In low-latency systems, the true "tax" is often the loss of determinism. If I have to sacrifice a cache-friendly structure or introduce indirection just to satisfy a borrow checker's static analysis, the performance game is already lost, regardless of how "well" I use the language.
To give a concrete example: I previously built a high-frequency bridge for MT4 using a strict Modern C++ stack. I observed that after the initial warm-up, the working set actually settled from 13.6MB down to a stable 11.0MB and stayed there for a 7-day continuous stress test.
This 2.6MB drop was simply the OS reclaiming initialization overhead—a result of manual memory management (via custom pool allocators) preventing heap fragmentation from "pinning" that memory. You don't achieve that level of long-term residency stability by just "using a language well"; you get it by using a toolchain that allows you to treat the hardware as the ultimate source of truth.

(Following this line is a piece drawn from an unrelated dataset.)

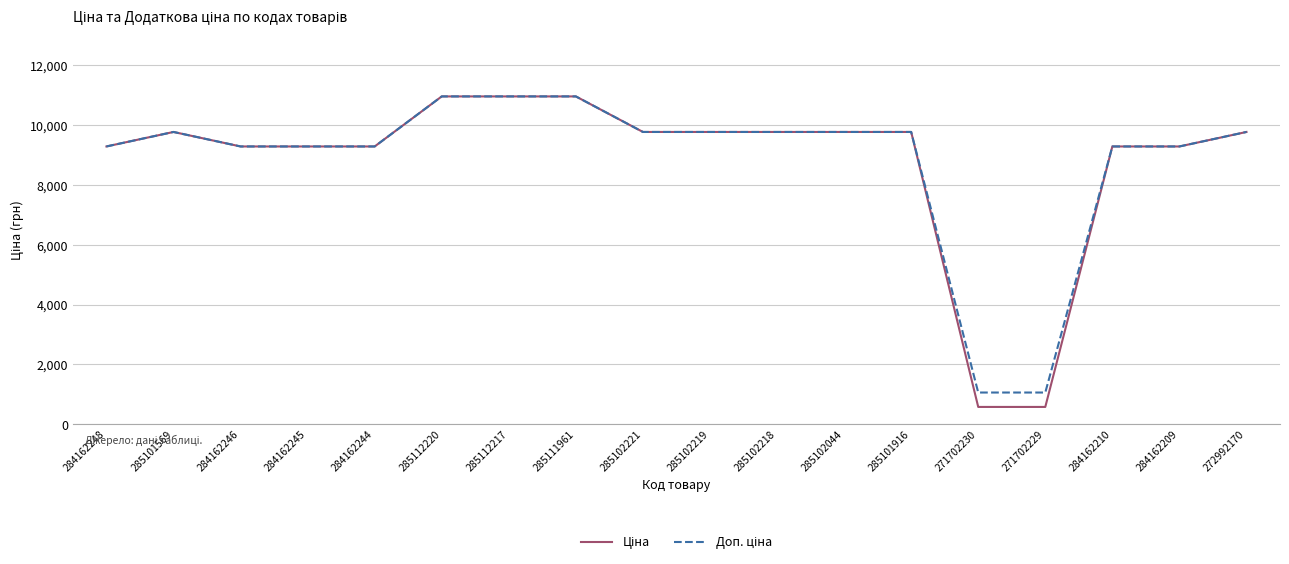

What is the greatest value displayed?

10964.4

The big one is multi-threading. In Rust, whether you use threads or not, all globals must be thread-safe, and the borrow checker requires memory access to be shared XOR mutable. When writing single-threaded code takes 90% of effort of writing multi-threaded one, Rust programmers may as well sprinkle threads all over the place regardless whether that's a 16x improvement or 1.5x improvement. In C, the cost/benefit analysis is different. Even just spawning a thread is going to make somebody complain that they can't build the code on their platform due to C11/pthread/openmp. Risk of having to debug heisenbugs means that code typically won't be made multi-threaded unless really necessary, and even then preferably kept to simple cases or very coarse-grained splits.